[Saved data entries]
• • • •

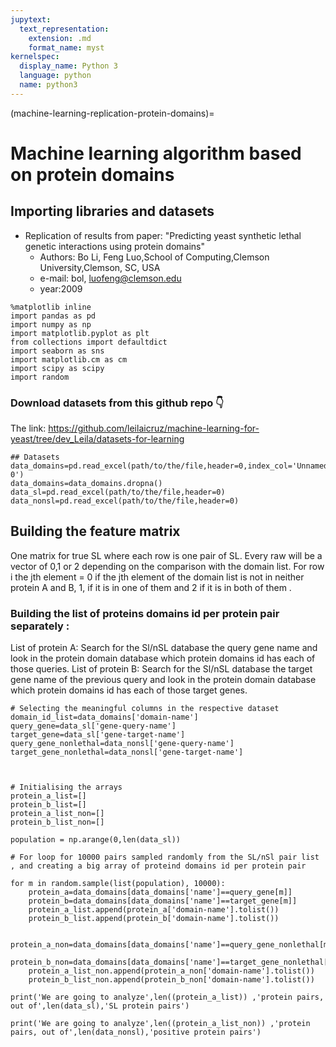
 ```yaml
---
jupytext:
  text_representation:
    extension: .md
    format_name: myst
kernelspec:
  display_name: Python 3
  language: python
  name: python3
---
```


(machine-learning-replication-protein-domains)=

# Machine learning algorithm based on protein domains

## Importing libraries and datasets

- Replication of results from paper: "Predicting yeast synthetic lethal genetic interactions using protein domains"
    - Authors: Bo Li, Feng Luo,School of Computing,Clemson University,Clemson, SC, USA
    - e-mail: bol, luofeng@clemson.edu
    - year:2009



```{code-cell} python3
%matplotlib inline
import pandas as pd
import numpy as np
import matplotlib.pyplot as plt
from collections import defaultdict 
import seaborn as sns
import matplotlib.cm as cm
import scipy as scipy
import random
```
### Download datasets from this github repo 👇

The link: https://github.com/leilaicruz/machine-learning-for-yeast/tree/dev_Leila/datasets-for-learning


```{code-cell} python3
## Datasets 
data_domains=pd.read_excel(path/to/the/file,header=0,index_col='Unnamed: 0')
data_domains=data_domains.dropna()
data_sl=pd.read_excel(path/to/the/file,header=0)
data_nonsl=pd.read_excel(path/to/the/file,header=0)
```

## Building the feature matrix
One matrix for true SL where each row is one pair of SL. Every raw will be a vector of 0,1 or 2 depending on the comparison with the domain list. For row i the jth element = 0 if the jth element of the domain list is not in neither protein A and B, 1, if it is in one of them and 2 if it is in both of them .

### Building the list of proteins domains id per protein pair separately :
List of protein A: Search for the Sl/nSL database the query gene name and look in the protein domain database which protein domains id has each of those queries.
List of protein B: Search for the Sl/nSL database the target gene name of the previous query and look in the protein domain database which protein domains id has each of those target genes.

```{code-cell} python3
# Selecting the meaningful columns in the respective dataset
domain_id_list=data_domains['domain-name']
query_gene=data_sl['gene-query-name']
target_gene=data_sl['gene-target-name']
query_gene_nonlethal=data_nonsl['gene-query-name']
target_gene_nonlethal=data_nonsl['gene-target-name']



# Initialising the arrays
protein_a_list=[]
protein_b_list=[]
protein_a_list_non=[]
protein_b_list_non=[]

population = np.arange(0,len(data_sl))

# For loop for 10000 pairs sampled randomly from the SL/nSl pair list , and creating a big array of proteind domains id per protein pair

for m in random.sample(list(population), 10000):
    protein_a=data_domains[data_domains['name']==query_gene[m]]
    protein_b=data_domains[data_domains['name']==target_gene[m]]
    protein_a_list.append(protein_a['domain-name'].tolist())
    protein_b_list.append(protein_b['domain-name'].tolist())

    protein_a_non=data_domains[data_domains['name']==query_gene_nonlethal[m]]
    protein_b_non=data_domains[data_domains['name']==target_gene_nonlethal[m]]
    protein_a_list_non.append(protein_a_non['domain-name'].tolist())
    protein_b_list_non.append(protein_b_non['domain-name'].tolist())
```

```{code-cell} python3
print('We are going to analyze',len((protein_a_list)) ,'protein pairs, out of',len(data_sl),'SL protein pairs')

print('We are going to analyze',len((protein_a_list_non)) ,'protein pairs, out of',len(data_nonsl),'positive protein pairs')
```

• • • •

▶ [ASSIGNMENT] Give the number of lines in the data that include the string "population", please, and nothing else.

▶ [PROBLEM SOLUTION] 2